In some unusual material systems, such as graphene and topological insulators, electrons can sometimes behave as if they have no mass. These massless Dirac electrons, as they are known, differ from standard electrons in that they are mathematically described by a wavefunction with two components, rather than the usual single component.
Using scanning tunneling miscopy and spectroscopy, the distribution of massless Dirac electrons in different Landau levels can be imaged on the surface of bismuth selenide. (Image: Tetsuo Hanaguri, RIKEN Center for Emergent Matter Science)
This difference in wavefunction causes the particles to behave slightly differently under a magnetic field.

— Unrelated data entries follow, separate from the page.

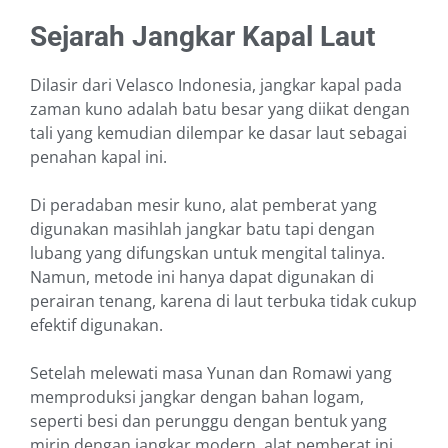
Sejarah Jangkar Kapal
Laut
Dilasir dari Velasco Indonesia, jangkar kapal pada
zaman kuno adalah batu besar yang diikat dengan
tali yang kemudian dilempar ke dasar laut sebagai
penahan kapal ini.
Di peradaban mesir kuno, alat pemberat yang
digunakan masihlah jangkar batu tapi dengan
lubang yang difungskan untuk mengital talinya.
Namun, metode ini hanya dapat digunakan di
perairan tenang, karena di laut terbuka tidak cukup
efektif digunakan.
Setelah melewati masa Yunan dan Romawi yang
memproduksi jangkar dengan bahan logam,
seperti besi dan perunggu dengan bentuk yang
mirip dengan jangkar modern, alat pemberat ini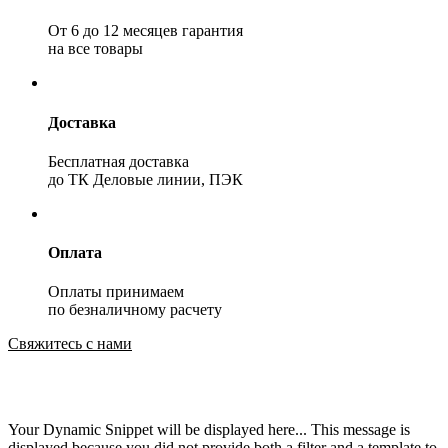
От 6 до 12 месяцев гарантия
на все товары
Доставка
Бесплатная доставка
до ТК Деловые линии, ПЭК
Оплата
Оплаты принимаем
по безналичному расчету
Свяжитесь с нами
Your Dynamic Snippet will be displayed here... This message is
displayed because you did not provide both a filter and a template to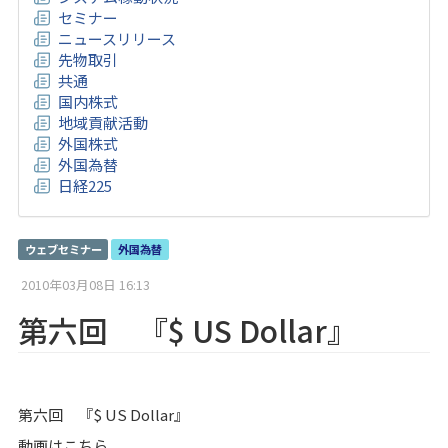
セミナー
ニュースリリース
先物取引
共通
国内株式
地域貢献活動
外国株式
外国為替
日経225
ウェブセミナー
外国為替
2010年03月08日 16:13
第六回 『$ US Dollar』
第六回 『$ US Dollar』
動画はこちら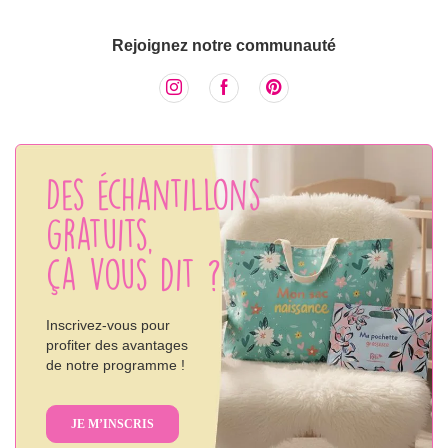
Rejoignez notre communauté
Des échantillons
gratuits,
ça vous dit ?
Inscrivez-vous pour
profiter des avantages
de notre programme !
JE M’INSCRIS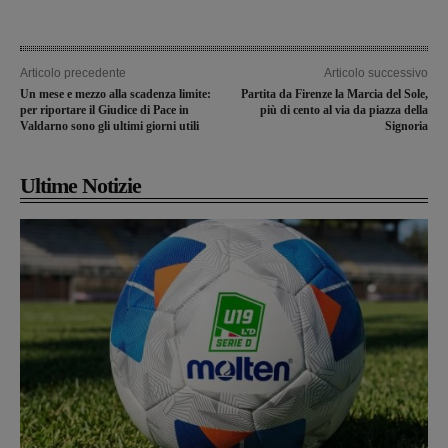
Articolo precedente
Articolo successivo
Un mese e mezzo alla scadenza limite:
Partita da Firenze la Marcia del Sole,
per riportare il Giudice di Pace in
più di cento al via da piazza della
Valdarno sono gli ultimi giorni utili
Signoria
Ultime Notizie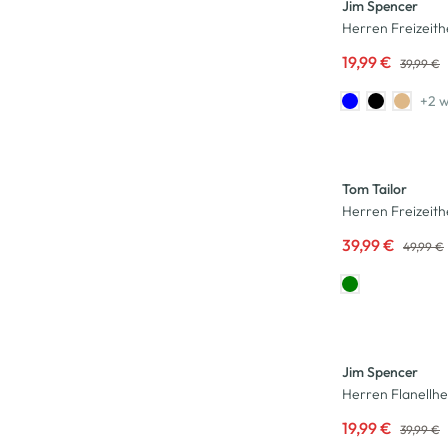
Jim Spencer
Herren Freizeit
19,99 €
39,99 €
+2 w
-20
%
Tom Tailor
Herren Freizeit
39,99 €
49,99 €
-50
%
Jim Spencer
Herren Flanellh
19,99 €
39,99 €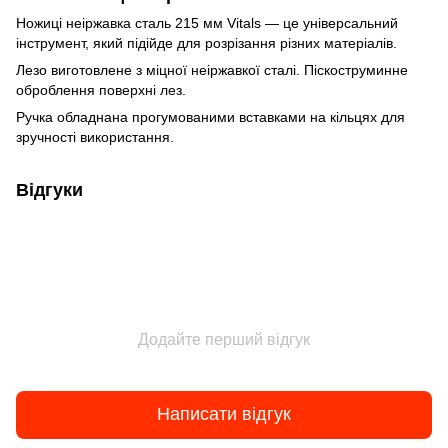
Ножиці неіржавка сталь 215 мм Vitals — це універсальний
інструмент, який підійде для розрізання різних матеріалів.
Лезо виготовлене з міцної неіржавкої сталі. Піскоструминне
оброблення поверхні лез.
Ручка обладнана прогумованими вставками на кільцях для
зручності використання.
Відгуки
Додайте перший відгук
Написати відгук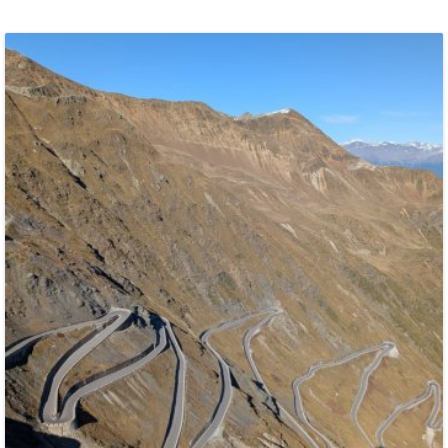
BLOG
SOCIAL
VIDEO
TOUR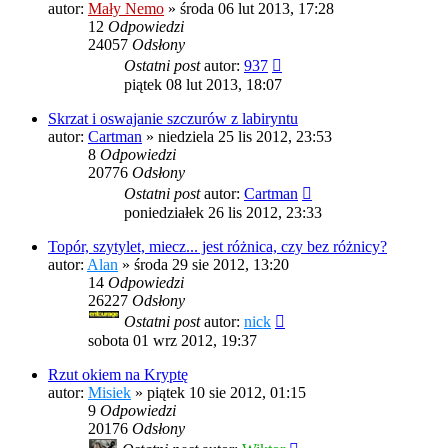
autor:
Mały Nemo
»
środa 06 lut 2013, 17:28
12
Odpowiedzi
24057
Odsłony
Ostatni post
autor:
937
piątek 08 lut 2013, 18:07
Skrzat i oswajanie szczurów z labiryntu
autor:
Cartman
»
niedziela 25 lis 2012, 23:53
8
Odpowiedzi
20776
Odsłony
Ostatni post
autor:
Cartman
poniedziałek 26 lis 2012, 23:33
Topór, szytylet, miecz... jest różnica, czy bez różnicy?
autor:
Alan
»
środa 29 sie 2012, 13:20
14
Odpowiedzi
26227
Odsłony
Ostatni post
autor:
nick
sobota 01 wrz 2012, 19:37
Rzut okiem na Kryptę
autor:
Misiek
»
piątek 10 sie 2012, 01:15
9
Odpowiedzi
20176
Odsłony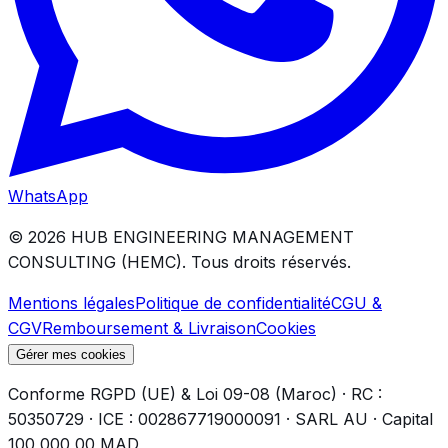
WhatsApp
©
2026
HUB ENGINEERING MANAGEMENT
CONSULTING (HEMC).
Tous droits réservés.
Mentions légales
Politique de confidentialité
CGU &
CGV
Remboursement & Livraison
Cookies
Gérer mes cookies
Conforme RGPD (UE) & Loi 09-08 (Maroc) · RC :
50350729 · ICE : 002867719000091 · SARL AU · Capital
100 000,00 MAD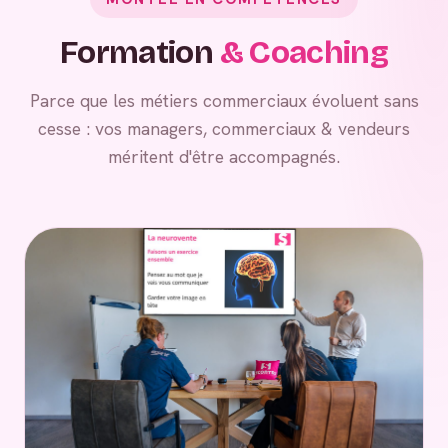
Formation
& Coaching
Parce que les métiers commerciaux évoluent sans
cesse : vos managers, commerciaux & vendeurs
méritent d'être accompagnés.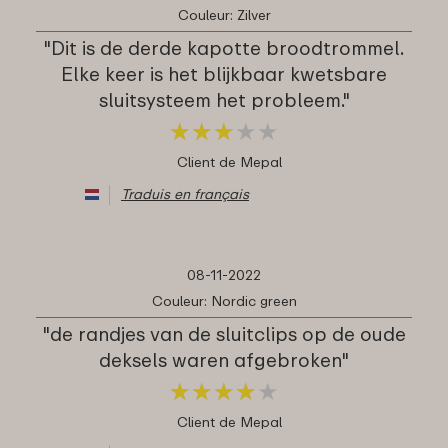
Couleur: Zilver
"Dit is de derde kapotte broodtrommel.
Elke keer is het blijkbaar kwetsbare
sluitsysteem het probleem."
★
★
★
★
★
★
★
★
★
★
Client de Mepal
Traduis en français
08-11-2022
Couleur: Nordic green
"de randjes van de sluitclips op de oude
deksels waren afgebroken"
★
★
★
★
★
★
★
★
★
★
Client de Mepal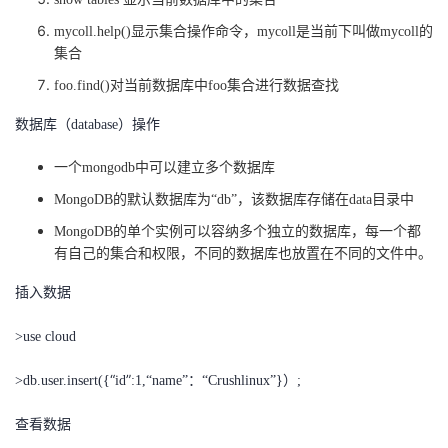
mycoll.help()显示集合操作命令，mycoll是当前下叫做mycoll的
集合
foo.find()对当前数据库中foo集合进行数据查找
数据库（
database）操作
一个
mongodb中可以建立多个数据库
MongoDB的默认数据库为“db”，该数据库存储在data目录中
MongoDB的单个实例可以容纳多个独立的数据库，每一个都
有自己的集合和权限，不同的数据库也放置在不同的文件中。
插入数据
>use cloud
“
”
>db.user.insert({
id
:1,“name”：“Crushlinux”}）;
查看数据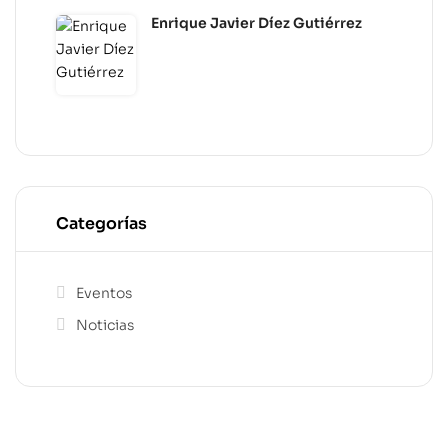
Enrique Javier Díez Gutiérrez
Categorías
Eventos
Noticias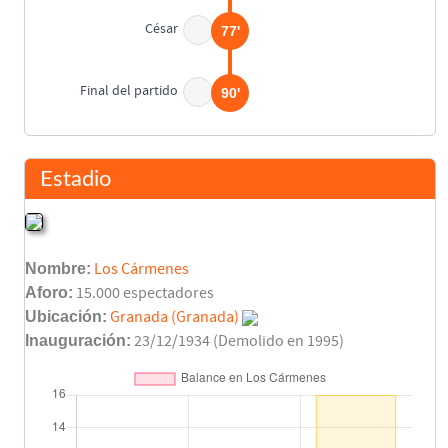
César
77'
Final del partido
90'
Estadio
Nombre:
Los Cármenes
Aforo:
15.000 espectadores
Ubicación:
Granada (Granada)
Inauguración:
23/12/1934 (Demolido en 1995)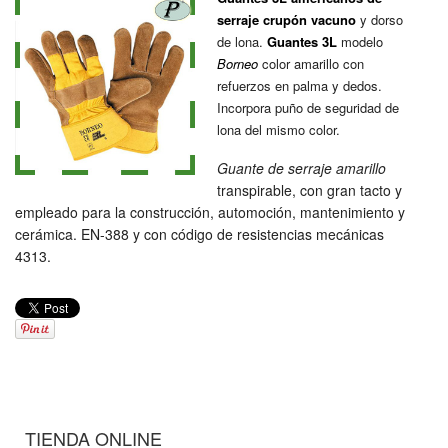
serraje crupón vacuno
y dorso
de lona.
Guantes 3L
modelo
Borneo
color amarillo con
refuerzos en palma y dedos.
Incorpora puño de seguridad de
lona del mismo color.
Guante de serraje amarillo
transpirable, con gran tacto y
empleado para la construcción, automoción, mantenimiento y
cerámica. EN-388 y con código de resistencias mecánicas
4313.
TIENDA ONLINE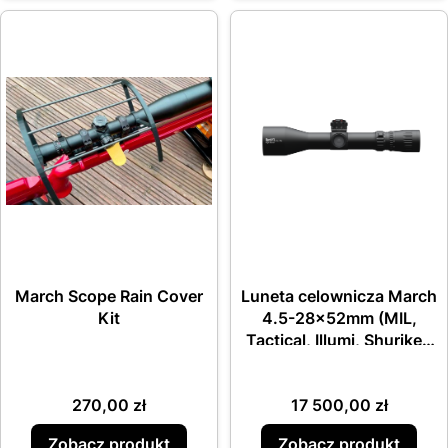
March Scope Rain Cover
Luneta celownicza March
Kit
4.5-28x52mm (MIL,
Tactical, Illumi, Shuriken
lock)
Cena
Cena
270,00 zł
17 500,00 zł
Zobacz produkt
Zobacz produkt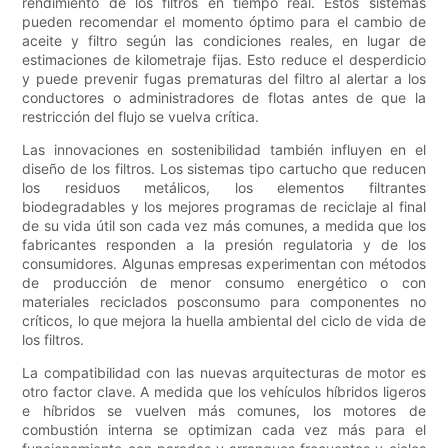
rendimiento de los filtros en tiempo real. Estos sistemas
pueden recomendar el momento óptimo para el cambio de
aceite y filtro según las condiciones reales, en lugar de
estimaciones de kilometraje fijas. Esto reduce el desperdicio
y puede prevenir fugas prematuras del filtro al alertar a los
conductores o administradores de flotas antes de que la
restricción del flujo se vuelva crítica.
Las innovaciones en sostenibilidad también influyen en el
diseño de los filtros. Los sistemas tipo cartucho que reducen
los residuos metálicos, los elementos filtrantes
biodegradables y los mejores programas de reciclaje al final
de su vida útil son cada vez más comunes, a medida que los
fabricantes responden a la presión regulatoria y de los
consumidores. Algunas empresas experimentan con métodos
de producción de menor consumo energético o con
materiales reciclados posconsumo para componentes no
críticos, lo que mejora la huella ambiental del ciclo de vida de
los filtros.
La compatibilidad con las nuevas arquitecturas de motor es
otro factor clave. A medida que los vehículos híbridos ligeros
e híbridos se vuelven más comunes, los motores de
combustión interna se optimizan cada vez más para el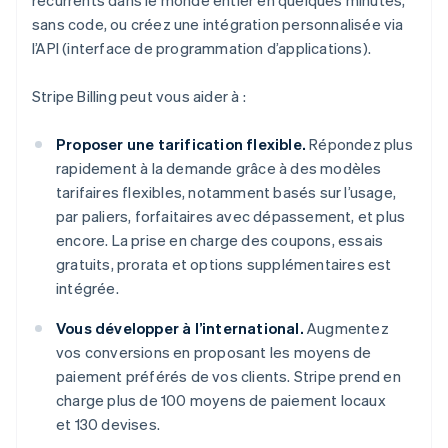
récurrents dans le monde entier en quelques minutes,
sans code, ou créez une intégration personnalisée via
l’API (interface de programmation d’applications).
Stripe Billing peut vous aider à :
Proposer une tarification flexible.
Répondez plus
rapidement à la demande grâce à des modèles
tarifaires flexibles, notamment basés sur l’usage,
par paliers, forfaitaires avec dépassement, et plus
encore. La prise en charge des coupons, essais
gratuits, prorata et options supplémentaires est
intégrée.
Vous développer à l’international.
Augmentez
vos conversions en proposant les moyens de
paiement préférés de vos clients. Stripe prend en
charge plus de 100 moyens de paiement locaux
et 130 devises.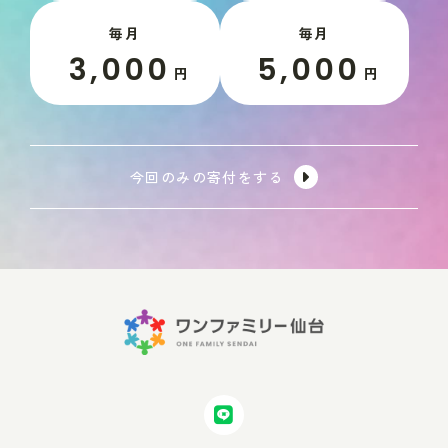
毎月
毎月
3,000
5,000
円
円
今回のみの寄付をする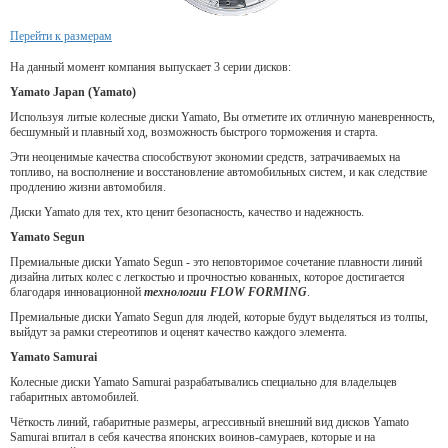
Перейти к размерам
На данный момент компания выпускает 3 серии дисков:
Yamato Japan (Yamato)
Используя литые колесные диски Yamato, Вы отметите их отличную маневренность,
бесшумный и плавный ход, возможность быстрого торможения и старта.
Эти неоценимые качества способствуют экономии средств, затрачиваемых на
топливо, на восполнение и восстановление автомобильных систем, и как следствие
продлению жизни автомобиля.
Диски Yamato для тех, кто ценит безопасность, качество и надежность.
Yamato Segun
Премиальные диски Yamato Segun - это неповторимое сочетание плавности линий
дизайна литых колес с легкостью и прочностью кованных, которое достигается
благодаря инновационной
технологии FLOW FORMING
.
Премиальные диски Yamato Segun для людей, которые будут выделяться из толпы,
выйдут за рамки стереотипов и оценят качество каждого элемента.
Yamato Samurai
Колесные диски Yamato Samurai разрабатывались специально для владельцев
габаритных автомобилей.
Чёткость линий, габаритные размеры, агрессивный внешний вид дисков Yamato
Samurai впитал в себя качества японских воинов-самураев, которые и на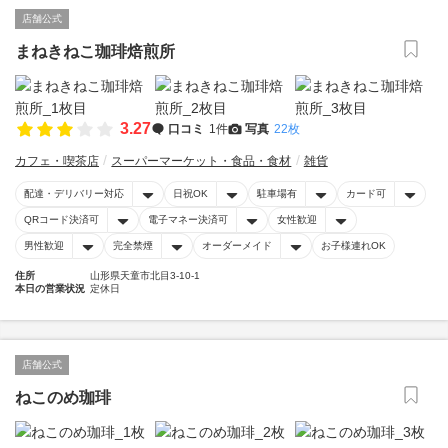
店舗公式
まねきねこ珈琲焙煎所
3.27
口コミ
1件
写真
22枚
カフェ・喫茶店
スーパーマーケット・食品・食材
雑貨
配達・デリバリー対応
日祝OK
駐車場有
カード可
QRコード決済可
電子マネー決済可
女性歓迎
男性歓迎
完全禁煙
オーダーメイド
お子様連れOK
住所
山形県天童市北目3-10-1
本日の営業状況
定休日
店舗公式
ねこのめ珈琲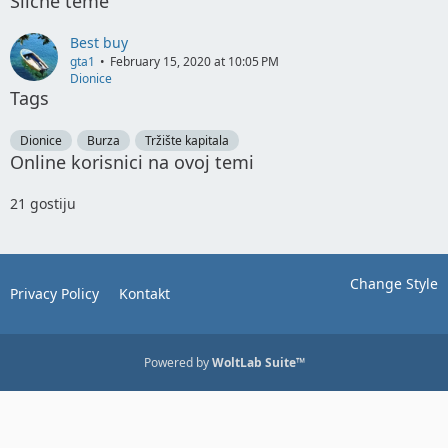
Slične teme
Best buy
gta1
February 15, 2020 at 10:05 PM
Dionice
Tags
Dionice
Burza
Tržište kapitala
Online korisnici na ovoj temi
21 gostiju
Change Style
Privacy Policy
Kontakt
Powered by
WoltLab Suite™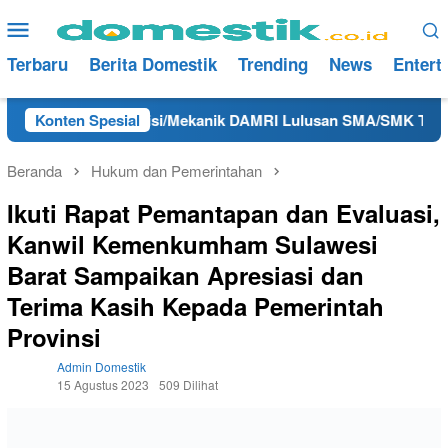
Loncat
Menu
ke
Mobile
konten
Terbaru
Berita Domestik
Trending
News
Entert
b Vacancy Teknisi/Mekanik DAMRI Lulusan SMA/SMK Terdekat d
Konten Spesial
Beranda
Hukum dan Pemerintahan
Ikuti Rapat Pemantapan dan Evaluasi,
Kanwil Kemenkumham Sulawesi
Barat Sampaikan Apresiasi dan
Terima Kasih Kepada Pemerintah
Provinsi
Admin Domestik
15 Agustus 2023
509 Dilihat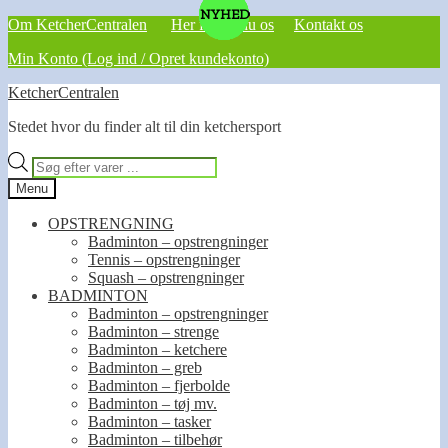
NYHED
NYHED
NYHED
NYHED
NYHED
NYHED
Om KetcherCentralen
Her finder du os
Kontakt os
Min Konto (Log ind / Opret kundekonto)
Spring
Spring
KetcherCentralen
til
til
Stedet hvor du finder alt til din ketchersport
navigation
indhold
Products
search
Menu
OPSTRENGNING
Badminton – opstrengninger
Tennis – opstrengninger
Squash – opstrengninger
BADMINTON
Badminton – opstrengninger
Badminton – strenge
Badminton – ketchere
Badminton – greb
Badminton – fjerbolde
Badminton – tøj mv.
Badminton – tasker
Badminton – tilbehør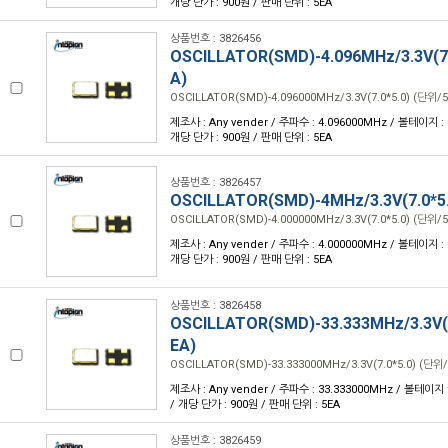
개당 단가 : 900원 / 판매 단위 : 5EA
상품번호 : 3826456
OSCILLATOR(SMD)-4.096MHz/3.3V(7.
A)
OSCILLATOR(SMD)-4.096000MHz/3.3V(7.0*5.0) (단위/5
제조사 : Any vender / 주파수 : 4.096000MHz / 볼테이지 : 3.
개당 단가 : 900원 / 판매 단위 : 5EA
상품번호 : 3826457
OSCILLATOR(SMD)-4MHz/3.3V(7.0*5
OSCILLATOR(SMD)-4.000000MHz/3.3V(7.0*5.0) (단위/5
제조사 : Any vender / 주파수 : 4.000000MHz / 볼테이지 : 3.
개당 단가 : 900원 / 판매 단위 : 5EA
상품번호 : 3826458
OSCILLATOR(SMD)-33.333MHz/3.3V(7
EA)
OSCILLATOR(SMD)-33.333000MHz/3.3V(7.0*5.0) (단위/
제조사 : Any vender / 주파수 : 33.333000MHz / 볼테이지 : 
/ 개당 단가 : 900원 / 판매 단위 : 5EA
상품번호 : 3826459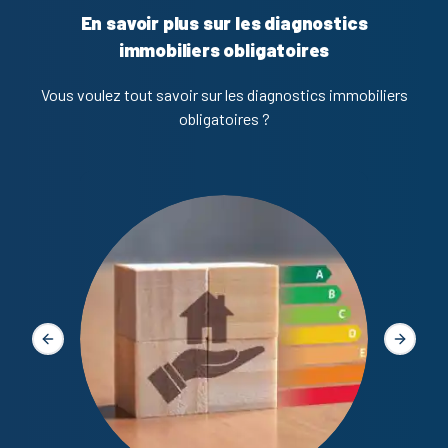
En savoir plus sur les diagnostics
immobiliers obligatoires
Vous voulez tout savoir sur les diagnostics immobiliers
obligatoires ?
Diagno
Slide précédente
Slide s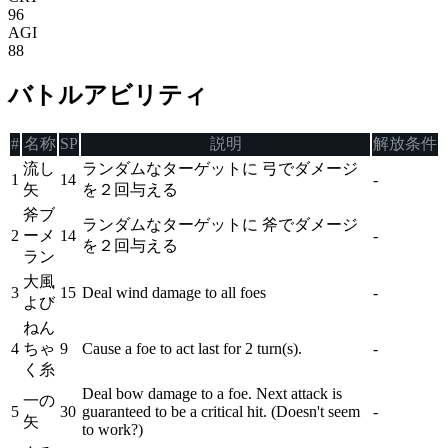
96
AGI
88
バトルアビリティ
#
名称
SP
説明
解放条件
流し
ランダムなターゲットに 弓でダメージ
1
14
-
矢
を２回与える
斧ブ
ランダムなターゲットに 斧でダメージ
2
ーメ
14
-
を２回与える
ラン
大風
3
15
Deal wind damage to all foes
-
よび
ねん
4
ちゃ
9
Cause a foe to act last for 2 turn(s).
-
く糸
Deal bow damage to a foe. Next attack is
一の
5
30
guaranteed to be a critical hit. (Doesn't seem
-
矢
to work?)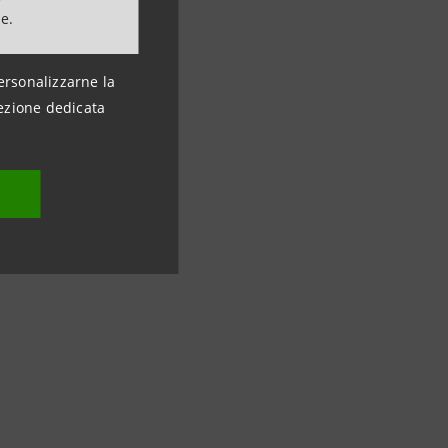
ne.
ions
ersonalizzarne la
ezione dedicata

Both standard and Dirac electrons move in a circular motion under a magnetic field, following any one of a discrete set of orbits. Each orbit has a characteristic energy, known as a Landau-level energy, that depends on the strength of the magnetic field. The precise orbits, however, differ between Dirac and standard electrons.
To observe these Landau orbits, Tetsuo Hanaguri and colleagues from the RIKEN Center for Emergent Matter Science and the Tokyo Institute of Technology imaged the surface of a bismuth selenide crystal using a scanning tunneling microscope. “Using scanning tunneling microscopy and spectroscopy, it is possible to image wavefunctions by measuring electron distributions,” says Hanaguri.
Scanning tunneling microscopy involves bringing an atomically sharp metal tip to within nanometers of the film’s surface and applying a voltage. The measured current provides detailed information about the electrons in the vicinity of the tip. “In this way, we succeeded in imaging the distribution of massless Dirac electrons in various Landau levels,” explains Hanaguri (Fig.). “The electron distribution of a Dirac electron could only be reproduced by superimposing the distributions for two neighboring levels, which proved that the massless Dirac electron consists of two components.”
Bismuth selenide is the most prominent example of a topological insulator—an exotic class of materials that are electrically insulating internally but have highly conductive two-dimensional surfaces due to the formation of Dirac electrons. In such materials, the two components of the wavefunction of Dirac electrons are associated with spin. Beyond research, the imaging tool developed by Hanaguri’s team could also be used to manipulate spins in these materials. “We plan to search for new methods to control Dirac electrons, such as by introducing magnetic impurities to actively modify the magnetic environment,” says Hanaguri.